• **STATED GOAL**
Please relabel "common name" as "vernacular name" throughout the rows below. Copy every row in full with everything else unchanged.

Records
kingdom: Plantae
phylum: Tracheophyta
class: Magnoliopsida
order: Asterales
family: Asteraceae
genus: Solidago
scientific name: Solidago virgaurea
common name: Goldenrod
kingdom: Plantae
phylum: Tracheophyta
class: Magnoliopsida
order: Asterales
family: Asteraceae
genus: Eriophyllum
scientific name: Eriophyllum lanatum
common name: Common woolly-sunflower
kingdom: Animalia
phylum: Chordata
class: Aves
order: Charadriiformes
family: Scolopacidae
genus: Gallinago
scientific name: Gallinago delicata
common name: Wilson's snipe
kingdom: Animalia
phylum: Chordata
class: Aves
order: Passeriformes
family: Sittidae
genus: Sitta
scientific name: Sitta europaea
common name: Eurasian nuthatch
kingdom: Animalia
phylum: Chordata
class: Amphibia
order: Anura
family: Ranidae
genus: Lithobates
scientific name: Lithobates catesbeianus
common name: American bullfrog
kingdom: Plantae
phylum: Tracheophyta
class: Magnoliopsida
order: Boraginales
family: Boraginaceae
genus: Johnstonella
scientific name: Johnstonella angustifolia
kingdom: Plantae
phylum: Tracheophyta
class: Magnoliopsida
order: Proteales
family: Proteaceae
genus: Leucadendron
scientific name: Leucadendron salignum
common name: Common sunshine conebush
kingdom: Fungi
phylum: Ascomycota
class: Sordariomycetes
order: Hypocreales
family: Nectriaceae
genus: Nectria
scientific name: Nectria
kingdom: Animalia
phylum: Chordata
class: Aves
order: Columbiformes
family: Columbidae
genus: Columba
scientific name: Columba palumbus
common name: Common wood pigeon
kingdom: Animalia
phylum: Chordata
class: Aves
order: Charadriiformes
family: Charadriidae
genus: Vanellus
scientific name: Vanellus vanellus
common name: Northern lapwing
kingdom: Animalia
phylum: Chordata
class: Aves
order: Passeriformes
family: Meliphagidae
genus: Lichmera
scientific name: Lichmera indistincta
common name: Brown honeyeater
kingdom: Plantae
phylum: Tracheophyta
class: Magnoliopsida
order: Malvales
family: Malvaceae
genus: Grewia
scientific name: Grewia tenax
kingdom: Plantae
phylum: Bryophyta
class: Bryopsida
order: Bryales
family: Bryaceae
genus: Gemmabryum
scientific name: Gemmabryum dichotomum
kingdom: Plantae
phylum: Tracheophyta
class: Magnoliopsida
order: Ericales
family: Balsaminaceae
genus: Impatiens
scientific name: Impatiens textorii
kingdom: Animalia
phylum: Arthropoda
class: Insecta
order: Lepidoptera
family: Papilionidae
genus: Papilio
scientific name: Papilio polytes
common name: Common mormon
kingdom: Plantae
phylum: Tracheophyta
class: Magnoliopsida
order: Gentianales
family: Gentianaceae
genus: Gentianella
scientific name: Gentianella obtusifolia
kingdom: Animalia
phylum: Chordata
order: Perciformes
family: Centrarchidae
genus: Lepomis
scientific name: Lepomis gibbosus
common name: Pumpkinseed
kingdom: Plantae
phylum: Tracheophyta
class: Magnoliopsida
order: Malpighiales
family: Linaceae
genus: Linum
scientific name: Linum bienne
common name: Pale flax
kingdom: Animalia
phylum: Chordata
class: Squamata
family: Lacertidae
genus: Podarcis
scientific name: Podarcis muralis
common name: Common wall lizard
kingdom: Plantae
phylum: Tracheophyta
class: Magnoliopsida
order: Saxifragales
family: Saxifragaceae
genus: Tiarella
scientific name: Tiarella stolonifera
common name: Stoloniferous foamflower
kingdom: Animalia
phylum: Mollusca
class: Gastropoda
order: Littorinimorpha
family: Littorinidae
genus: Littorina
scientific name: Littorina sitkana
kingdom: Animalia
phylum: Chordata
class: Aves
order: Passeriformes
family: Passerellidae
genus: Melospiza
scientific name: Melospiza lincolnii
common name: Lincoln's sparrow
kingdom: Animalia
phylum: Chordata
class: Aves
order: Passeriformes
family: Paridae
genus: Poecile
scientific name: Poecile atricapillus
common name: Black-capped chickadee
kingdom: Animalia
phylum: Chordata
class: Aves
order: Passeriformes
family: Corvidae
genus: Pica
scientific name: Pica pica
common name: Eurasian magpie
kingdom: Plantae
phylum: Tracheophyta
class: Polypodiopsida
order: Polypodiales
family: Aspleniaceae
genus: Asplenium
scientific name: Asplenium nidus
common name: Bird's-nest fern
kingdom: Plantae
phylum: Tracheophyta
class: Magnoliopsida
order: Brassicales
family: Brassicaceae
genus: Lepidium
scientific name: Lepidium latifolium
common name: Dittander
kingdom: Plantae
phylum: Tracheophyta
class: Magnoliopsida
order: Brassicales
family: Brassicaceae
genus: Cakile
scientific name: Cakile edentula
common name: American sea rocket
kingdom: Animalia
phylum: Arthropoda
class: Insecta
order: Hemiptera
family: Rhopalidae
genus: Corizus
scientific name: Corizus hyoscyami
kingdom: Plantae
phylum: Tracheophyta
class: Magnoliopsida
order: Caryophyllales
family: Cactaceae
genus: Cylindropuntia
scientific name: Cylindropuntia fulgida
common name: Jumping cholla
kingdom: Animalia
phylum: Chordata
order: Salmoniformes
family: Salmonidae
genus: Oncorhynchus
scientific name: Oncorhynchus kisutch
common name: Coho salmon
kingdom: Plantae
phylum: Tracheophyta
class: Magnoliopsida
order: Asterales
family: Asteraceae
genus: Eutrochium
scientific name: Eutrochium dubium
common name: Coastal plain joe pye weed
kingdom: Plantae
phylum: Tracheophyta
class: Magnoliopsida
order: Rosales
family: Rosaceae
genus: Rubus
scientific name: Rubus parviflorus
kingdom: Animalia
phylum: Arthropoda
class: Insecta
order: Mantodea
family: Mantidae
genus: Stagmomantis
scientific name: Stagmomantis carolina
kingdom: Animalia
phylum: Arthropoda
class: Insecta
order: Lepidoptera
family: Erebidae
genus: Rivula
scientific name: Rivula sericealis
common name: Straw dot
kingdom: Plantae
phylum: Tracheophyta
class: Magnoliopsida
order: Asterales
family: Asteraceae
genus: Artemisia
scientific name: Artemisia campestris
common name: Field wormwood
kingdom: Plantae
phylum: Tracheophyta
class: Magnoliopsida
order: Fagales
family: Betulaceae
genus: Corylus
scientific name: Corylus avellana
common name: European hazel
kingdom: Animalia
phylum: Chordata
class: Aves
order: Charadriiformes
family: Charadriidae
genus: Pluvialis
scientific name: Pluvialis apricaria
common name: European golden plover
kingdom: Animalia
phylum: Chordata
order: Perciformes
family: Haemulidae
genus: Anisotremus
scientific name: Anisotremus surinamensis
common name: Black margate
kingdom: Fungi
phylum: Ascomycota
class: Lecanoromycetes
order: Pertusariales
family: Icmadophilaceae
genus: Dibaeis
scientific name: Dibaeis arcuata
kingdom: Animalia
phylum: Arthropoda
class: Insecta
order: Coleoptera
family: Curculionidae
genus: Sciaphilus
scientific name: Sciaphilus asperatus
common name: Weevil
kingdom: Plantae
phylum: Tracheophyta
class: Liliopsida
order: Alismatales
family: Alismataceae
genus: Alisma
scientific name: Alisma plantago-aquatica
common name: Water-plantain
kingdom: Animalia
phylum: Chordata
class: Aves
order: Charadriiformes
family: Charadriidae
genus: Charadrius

• **TASK SOLUTION**
kingdom: Plantae
phylum: Tracheophyta
class: Magnoliopsida
order: Asterales
family: Asteraceae
genus: Solidago
scientific name: Solidago virgaurea
vernacular name: Goldenrod
kingdom: Plantae
phylum: Tracheophyta
class: Magnoliopsida
order: Asterales
family: Asteraceae
genus: Eriophyllum
scientific name: Eriophyllum lanatum
vernacular name: Common woolly-sunflower
kingdom: Animalia
phylum: Chordata
class: Aves
order: Charadriiformes
family: Scolopacidae
genus: Gallinago
scientific name: Gallinago delicata
vernacular name: Wilson's snipe
kingdom: Animalia
phylum: Chordata
class: Aves
order: Passeriformes
family: Sittidae
genus: Sitta
scientific name: Sitta europaea
vernacular name: Eurasian nuthatch
kingdom: Animalia
phylum: Chordata
class: Amphibia
order: Anura
family: Ranidae
genus: Lithobates
scientific name: Lithobates catesbeianus
vernacular name: American bullfrog
kingdom: Plantae
phylum: Tracheophyta
class: Magnoliopsida
order: Boraginales
family: Boraginaceae
genus: Johnstonella
scientific name: Johnstonella angustifolia
kingdom: Plantae
phylum: Tracheophyta
class: Magnoliopsida
order: Proteales
family: Proteaceae
genus: Leucadendron
scientific name: Leucadendron salignum
vernacular name: Common sunshine conebush
kingdom: Fungi
phylum: Ascomycota
class: Sordariomycetes
order: Hypocreales
family: Nectriaceae
genus: Nectria
scientific name: Nectria
kingdom: Animalia
phylum: Chordata
class: Aves
order: Columbiformes
family: Columbidae
genus: Columba
scientific name: Columba palumbus
vernacular name: Common wood pigeon
kingdom: Animalia
phylum: Chordata
class: Aves
order: Charadriiformes
family: Charadriidae
genus: Vanellus
scientific name: Vanellus vanellus
vernacular name: Northern lapwing
kingdom: Animalia
phylum: Chordata
class: Aves
order: Passeriformes
family: Meliphagidae
genus: Lichmera
scientific name: Lichmera indistincta
vernacular name: Brown honeyeater
kingdom: Plantae
phylum: Tracheophyta
class: Magnoliopsida
order: Malvales
family: Malvaceae
genus: Grewia
scientific name: Grewia tenax
kingdom: Plantae
phylum: Bryophyta
class: Bryopsida
order: Bryales
family: Bryaceae
genus: Gemmabryum
scientific name: Gemmabryum dichotomum
kingdom: Plantae
phylum: Tracheophyta
class: Magnoliopsida
order: Ericales
family: Balsaminaceae
genus: Impatiens
scientific name: Impatiens textorii
kingdom: Animalia
phylum: Arthropoda
class: Insecta
order: Lepidoptera
family: Papilionidae
genus: Papilio
scientific name: Papilio polytes
vernacular name: Common mormon
kingdom: Plantae
phylum: Tracheophyta
class: Magnoliopsida
order: Gentianales
family: Gentianaceae
genus: Gentianella
scientific name: Gentianella obtusifolia
kingdom: Animalia
phylum: Chordata
order: Perciformes
family: Centrarchidae
genus: Lepomis
scientific name: Lepomis gibbosus
vernacular name: Pumpkinseed
kingdom: Plantae
phylum: Tracheophyta
class: Magnoliopsida
order: Malpighiales
family: Linaceae
genus: Linum
scientific name: Linum bienne
vernacular name: Pale flax
kingdom: Animalia
phylum: Chordata
class: Squamata
family: Lacertidae
genus: Podarcis
scientific name: Podarcis muralis
vernacular name: Common wall lizard
kingdom: Plantae
phylum: Tracheophyta
class: Magnoliopsida
order: Saxifragales
family: Saxifragaceae
genus: Tiarella
scientific name: Tiarella stolonifera
vernacular name: Stoloniferous foamflower
kingdom: Animalia
phylum: Mollusca
class: Gastropoda
order: Littorinimorpha
family: Littorinidae
genus: Littorina
scientific name: Littorina sitkana
kingdom: Animalia
phylum: Chordata
class: Aves
order: Passeriformes
family: Passerellidae
genus: Melospiza
scientific name: Melospiza lincolnii
vernacular name: Lincoln's sparrow
kingdom: Animalia
phylum: Chordata
class: Aves
order: Passeriformes
family: Paridae
genus: Poecile
scientific name: Poecile atricapillus
vernacular name: Black-capped chickadee
kingdom: Animalia
phylum: Chordata
class: Aves
order: Passeriformes
family: Corvidae
genus: Pica
scientific name: Pica pica
vernacular name: Eurasian magpie
kingdom: Plantae
phylum: Tracheophyta
class: Polypodiopsida
order: Polypodiales
family: Aspleniaceae
genus: Asplenium
scientific name: Asplenium nidus
vernacular name: Bird's-nest fern
kingdom: Plantae
phylum: Tracheophyta
class: Magnoliopsida
order: Brassicales
family: Brassicaceae
genus: Lepidium
scientific name: Lepidium latifolium
vernacular name: Dittander
kingdom: Plantae
phylum: Tracheophyta
class: Magnoliopsida
order: Brassicales
family: Brassicaceae
genus: Cakile
scientific name: Cakile edentula
vernacular name: American sea rocket
kingdom: Animalia
phylum: Arthropoda
class: Insecta
order: Hemiptera
family: Rhopalidae
genus: Corizus
scientific name: Corizus hyoscyami
kingdom: Plantae
phylum: Tracheophyta
class: Magnoliopsida
order: Caryophyllales
family: Cactaceae
genus: Cylindropuntia
scientific name: Cylindropuntia fulgida
vernacular name: Jumping cholla
kingdom: Animalia
phylum: Chordata
order: Salmoniformes
family: Salmonidae
genus: Oncorhynchus
scientific name: Oncorhynchus kisutch
vernacular name: Coho salmon
kingdom: Plantae
phylum: Tracheophyta
class: Magnoliopsida
order: Asterales
family: Asteraceae
genus: Eutrochium
scientific name: Eutrochium dubium
vernacular name: Coastal plain joe pye weed
kingdom: Plantae
phylum: Tracheophyta
class: Magnoliopsida
order: Rosales
family: Rosaceae
genus: Rubus
scientific name: Rubus parviflorus
kingdom: Animalia
phylum: Arthropoda
class: Insecta
order: Mantodea
family: Mantidae
genus: Stagmomantis
scientific name: Stagmomantis carolina
kingdom: Animalia
phylum: Arthropoda
class: Insecta
order: Lepidoptera
family: Erebidae
genus: Rivula
scientific name: Rivula sericealis
vernacular name: Straw dot
kingdom: Plantae
phylum: Tracheophyta
class: Magnoliopsida
order: Asterales
family: Asteraceae
genus: Artemisia
scientific name: Artemisia campestris
vernacular name: Field wormwood
kingdom: Plantae
phylum: Tracheophyta
class: Magnoliopsida
order: Fagales
family: Betulaceae
genus: Corylus
scientific name: Corylus avellana
vernacular name: European hazel
kingdom: Animalia
phylum: Chordata
class: Aves
order: Charadriiformes
family: Charadriidae
genus: Pluvialis
scientific name: Pluvialis apricaria
vernacular name: European golden plover
kingdom: Animalia
phylum: Chordata
order: Perciformes
family: Haemulidae
genus: Anisotremus
scientific name: Anisotremus surinamensis
vernacular name: Black margate
kingdom: Fungi
phylum: Ascomycota
class: Lecanoromycetes
order: Pertusariales
family: Icmadophilaceae
genus: Dibaeis
scientific name: Dibaeis arcuata
kingdom: Animalia
phylum: Arthropoda
class: Insecta
order: Coleoptera
family: Curculionidae
genus: Sciaphilus
scientific name: Sciaphilus asperatus
vernacular name: Weevil
kingdom: Plantae
phylum: Tracheophyta
class: Liliopsida
order: Alismatales
family: Alismataceae
genus: Alisma
scientific name: Alisma plantago-aquatica
vernacular name: Water-plantain
kingdom: Animalia
phylum: Chordata
class: Aves
order: Charadriiformes
family: Charadriidae
genus: Charadrius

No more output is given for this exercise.